Jade, aged 27 at the time, first noticed symptoms in July 2020, when she struggled to breathe. She initially thought this was related to the weather and being at home a lot due to the pandemic.
She decided to ring 111 and was told to go to hospital as it was suspected to be Covid. While there she had blood tests, a chest x-ray and a CT scan, and was diagnosed with a bilateral pulmonary embolism.
Jade was prescribed blood thinners and spent a few days on a ward until her heart had returned to normal.
She underwent more tests, and remembers starting to feel more achy and breathless, with little energy.
“I called my GP who said he believed it was a viral infection,” she said. “I struggled to do daily tasks as I was able to do anything without coming over weak.
“Between Christmas and New Year 2020, I spent all time in bed and didn’t want to do anything! Looking back it was obvious I was anaemic badly. I collapsed in Morrisons with my legs going like jelly, and was rushed back to St Helier Hospital. Doctors were surprised I was walking about.”
Jade’s haemoglobin levels were really low and she had three blood transfusions in hospital and underwent more tests to see what had happened. Eventually, she was sent for a scan, which picked up the outlier on her colon, and was then placed on the cancer pathway and booked in for a colonoscopy to check inside her bowels.
She recalls this being “very nerve-wracking” – not just because of the procedure, but the preparation beforehand where she had to take laxatives so her bowels were empty for the test.

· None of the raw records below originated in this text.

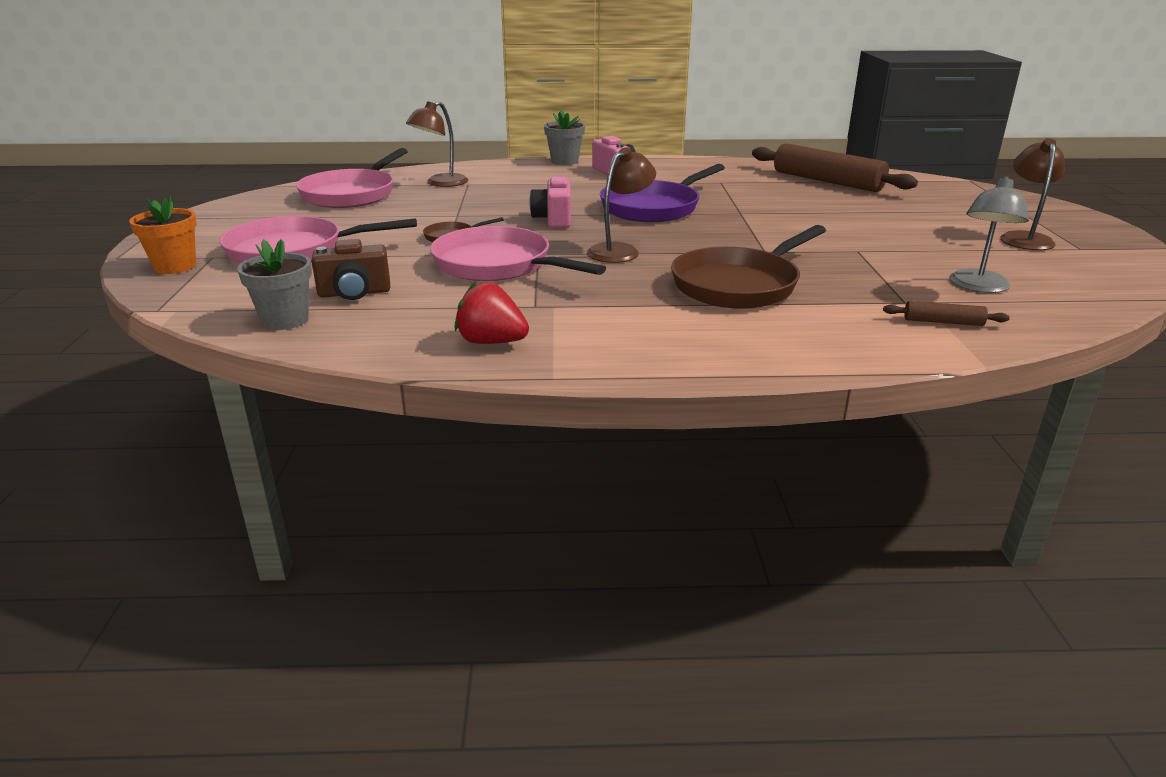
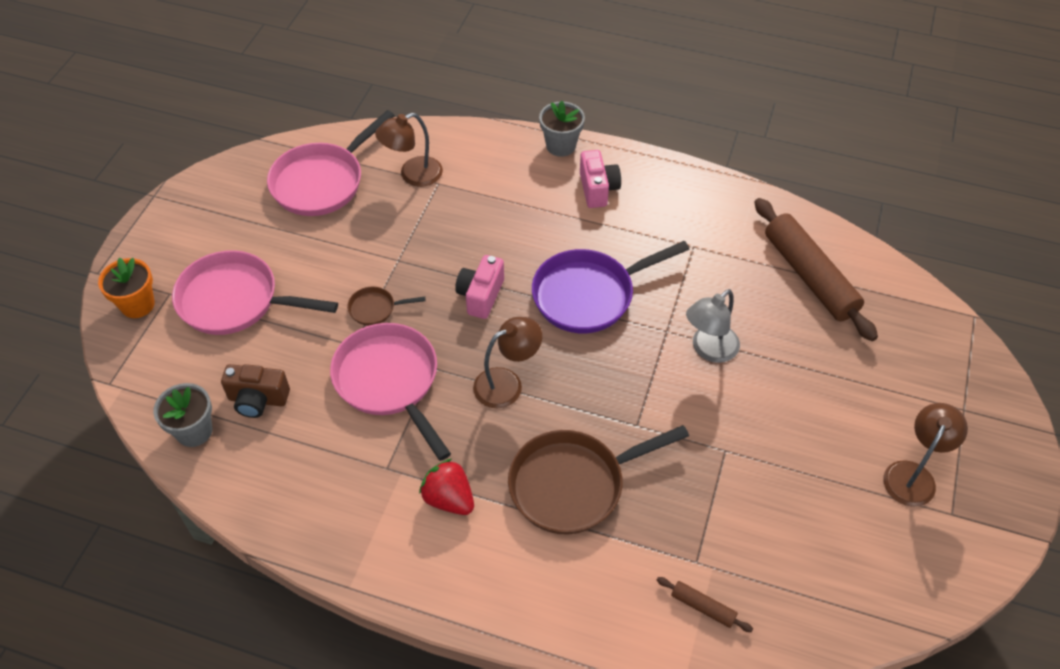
camera: 20 degrees right, 25 degrees up
red strawberry [455,281,529,344] -> red strawberry moved to [419,459,474,515]
grey lamp [949,176,1029,293] -> grey lamp moved to [686,289,740,363]

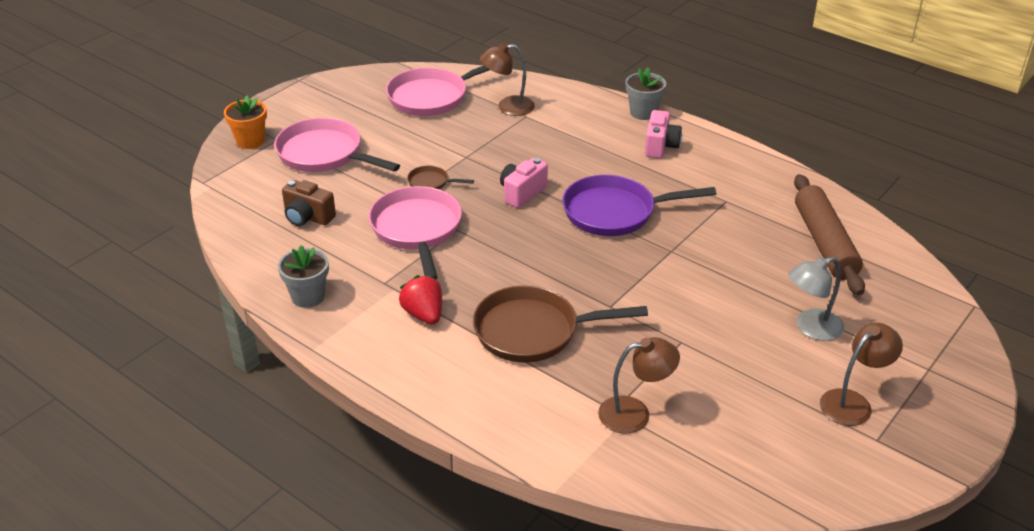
camera: 20 degrees right, 15 degrees down
grey flower pot [153,383,212,447] -> grey flower pot moved to [278,245,329,308]
brown lamp [473,317,542,408] -> brown lamp moved to [598,337,680,433]
brown rolling pin [657,577,753,632] -> none
grey lamp [686,289,740,363] -> grey lamp moved to [788,256,844,341]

She added: “I was in a weird mindset, as a diagnosis helped me to understand the issues I had, it was not just in my mind, and we finally knew what had caused my illnesses. But on the other hand, it was scary as I had lost my grandad to cancer, so for me at the time, I related it to death.”
Jade was supported through the whole process by Acting Assistant Service Manager for Endoscopy Kim West and Macmillan Colorectal Clinical Nurse Specialist Paige Middleton, who encouraged Jade to have the colonoscopy when she showed signs of cancelling the procedure.

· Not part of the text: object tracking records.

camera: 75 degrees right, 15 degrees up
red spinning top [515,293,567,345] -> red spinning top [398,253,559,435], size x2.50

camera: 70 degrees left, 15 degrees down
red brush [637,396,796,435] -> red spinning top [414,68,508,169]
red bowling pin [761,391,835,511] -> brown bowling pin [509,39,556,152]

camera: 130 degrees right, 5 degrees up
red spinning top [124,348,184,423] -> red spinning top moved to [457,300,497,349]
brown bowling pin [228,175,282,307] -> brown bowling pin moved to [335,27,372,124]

They were also there for Jade and her mum immediately after the diagnosis – and in the months that followed.
“I can’t say enough about these people, they have played a massive part in my story,” said Jade. “Kim pressured me into having the scan as she knew there was likely something there and I needed to get it checked. Paige is the best nurse-turned-mate. I know in her I have the ability to ask questions especially being so young and those awkward questions.

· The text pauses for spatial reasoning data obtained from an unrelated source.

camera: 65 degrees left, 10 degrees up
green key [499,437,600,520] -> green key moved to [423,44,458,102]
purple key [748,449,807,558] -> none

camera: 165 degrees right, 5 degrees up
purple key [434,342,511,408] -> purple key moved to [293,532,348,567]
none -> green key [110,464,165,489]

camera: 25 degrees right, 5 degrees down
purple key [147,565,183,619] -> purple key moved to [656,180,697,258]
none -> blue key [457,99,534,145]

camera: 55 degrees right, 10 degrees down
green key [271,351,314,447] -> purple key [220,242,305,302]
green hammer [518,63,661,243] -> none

“My surgeon, Dr Gupta, and his team saved my life and I have been treated with respect. I was never spoken to like a child and I was treated like a young adult. The nurses at Epsom Hospital on the ward also helped me by chatting and making me laugh.”
Jade urges anyone who has symptoms or who has concerns to get checked.
“It’s better to catch it earlier,” she said.
“Cancer might be scary but it’s not a death sentence. It’s part of your story and you are a survivor and a champion.”
Dr Ruth Charlton, Chief Medical Officer at Epsom and St Helier University Hospitals NHS Trust, said:
“A huge thank you to Jade for bravely sharing her story and raising awareness of colon cancer, and I also commend our wonderful, dedicated staff for their support and professionalism.
“Most people with symptoms do not have bowel cancer, but it’s absolutely crucial to see a GP if you do. Like Jade, you may be scared, but if caught early, bowel cancer is treatable and curable. Please do get checked out.”
The symptoms of bowel cancer can be subtle and do not necessarily make you feel ill. They can include:
- Bleeding from your bottom and/or blood in your stools
- A persistent and unexplained change in bowel habit
- Unexplained weight loss
- Extreme tiredness for no obvious reason
- A pain or lump in your stomach
Bowel cancer may lead to a lack of iron in the body, which can cause anaemia (a lack of red blood cells) – as in Jade’s case.
Most people with these symptoms don’t have bowel cancer – but you should see a GP if you have any of the symptoms of bowel cancer for three weeks or more.